WHAT YOU ARE ASKED TO DO:
Please copy the text lines from every row below word for word, leaving the pictures out of your answer.

GIVEN RECORDS:
+ + +
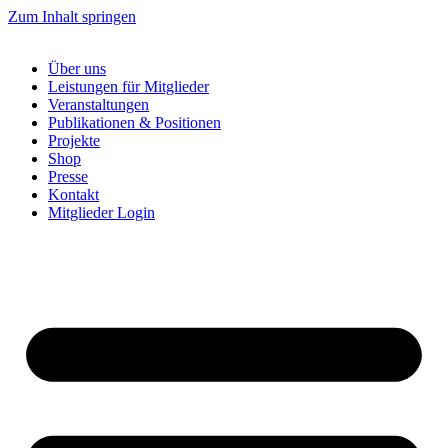
Zum Inhalt springen
Über uns
Leistungen für Mitglieder
Veranstaltungen
Publikationen & Positionen
Projekte
Shop
Presse
Kontakt
Mitglieder Login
+ + +
RESULT BELOW:
Zum Inhalt springen
Über uns
Leistungen für Mitglieder
Veranstaltungen
Publikationen & Positionen
Projekte
Shop
Presse
Kontakt
Mitglieder Login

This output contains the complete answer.